Prior to 2013, one of the ways in which the Voting Rights Act guarded against discriminatory voting laws and procedures was to require certain state and local governments to obtain prior approval (“preclearance”) from the Justice Department or a federal court before changing their election rules.
In 2010, private citizens of Kinston, North Carolina, filed suit in federal court in D.C. challenging the constitutionality of the preclearance requirement after the Attorney General refused to preclear the town’s proposal changing its elections from being run on a partisan basis (e.g., Democrats versus Republicans) to nonpartisan (no party labels). The ACLU intervened in the case on behalf of six African-American residents of Kinston and the North Carolina State Conference of Branches of the NAACP to defend the Voting Rights Act.
The Attorney General successfully moved to dismiss the case because the plaintiffs lacked standing. The plaintiffs appealed, and in 2011 the court of appeals reversed, holding that voters and candidates had standing.
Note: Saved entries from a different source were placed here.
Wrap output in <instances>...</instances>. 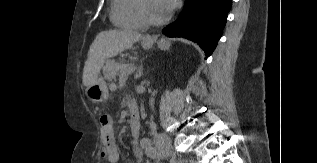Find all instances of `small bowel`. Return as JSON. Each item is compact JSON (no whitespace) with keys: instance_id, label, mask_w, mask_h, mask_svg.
<instances>
[{"instance_id":"1","label":"small bowel","mask_w":317,"mask_h":163,"mask_svg":"<svg viewBox=\"0 0 317 163\" xmlns=\"http://www.w3.org/2000/svg\"><path fill=\"white\" fill-rule=\"evenodd\" d=\"M130 112H138L133 102L129 104ZM101 126V152L100 156L106 163H118L119 151L116 144L114 135V126L111 118L103 116L100 118ZM133 145L137 150V160L134 163H140L141 153H145L150 159L147 163L156 162L159 163V154L153 148L152 143L149 139L134 140Z\"/></svg>"}]
</instances>
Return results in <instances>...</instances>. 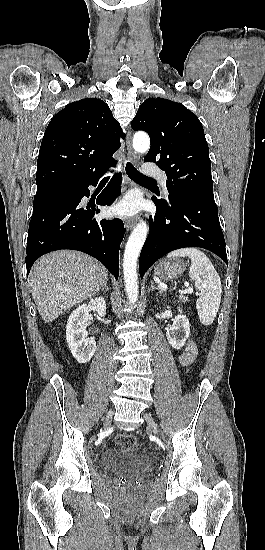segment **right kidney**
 Masks as SVG:
<instances>
[{
	"instance_id": "obj_1",
	"label": "right kidney",
	"mask_w": 265,
	"mask_h": 550,
	"mask_svg": "<svg viewBox=\"0 0 265 550\" xmlns=\"http://www.w3.org/2000/svg\"><path fill=\"white\" fill-rule=\"evenodd\" d=\"M100 316L106 314V302L103 297L91 299L88 304L79 305L69 316L66 326V340L73 357L80 364L91 360L96 350V341L88 338L86 323L89 312Z\"/></svg>"
}]
</instances>
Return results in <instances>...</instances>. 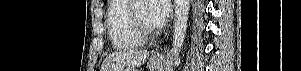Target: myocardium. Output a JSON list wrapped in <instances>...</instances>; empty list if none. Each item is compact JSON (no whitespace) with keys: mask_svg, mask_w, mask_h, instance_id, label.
Listing matches in <instances>:
<instances>
[{"mask_svg":"<svg viewBox=\"0 0 301 71\" xmlns=\"http://www.w3.org/2000/svg\"><path fill=\"white\" fill-rule=\"evenodd\" d=\"M142 0H133L129 6V19L134 32L143 40L153 38L157 34L156 28L147 27L137 14V4Z\"/></svg>","mask_w":301,"mask_h":71,"instance_id":"1","label":"myocardium"}]
</instances>
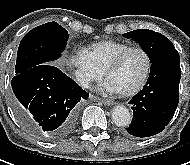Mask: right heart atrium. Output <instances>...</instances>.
Returning <instances> with one entry per match:
<instances>
[{"label":"right heart atrium","instance_id":"d8ad5b80","mask_svg":"<svg viewBox=\"0 0 190 165\" xmlns=\"http://www.w3.org/2000/svg\"><path fill=\"white\" fill-rule=\"evenodd\" d=\"M69 63L76 79L83 87L89 88L103 77V71L98 68L90 52L84 47H79L71 53Z\"/></svg>","mask_w":190,"mask_h":165}]
</instances>
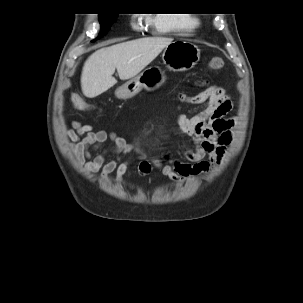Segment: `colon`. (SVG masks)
Returning <instances> with one entry per match:
<instances>
[{
	"label": "colon",
	"mask_w": 303,
	"mask_h": 303,
	"mask_svg": "<svg viewBox=\"0 0 303 303\" xmlns=\"http://www.w3.org/2000/svg\"><path fill=\"white\" fill-rule=\"evenodd\" d=\"M224 61L221 58H212L208 64L207 68L209 70H218L223 68ZM72 102L75 108L79 110H89L92 108L90 104H88L82 97L80 96H74L72 98Z\"/></svg>",
	"instance_id": "5ec220e1"
}]
</instances>
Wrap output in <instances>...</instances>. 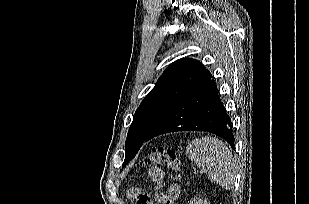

On remand, the district court concluded that the Voting Rights Act provisions at issue “are a careful solution to a vitally important problem” and “do not violate the Constitution.” Plaintiffs again appealed, but in early 2012 the Attorney General moved to dismiss the appeal, because he had reconsidered and precleared the voting change at issue. This development outraged the plaintiffs; what they really wanted was not approval of their voting change, but a trip to the Supreme Court. But the court of appeals dismissed the case as moot. The plaintiffs sought Supreme Court review, unsuccessfully.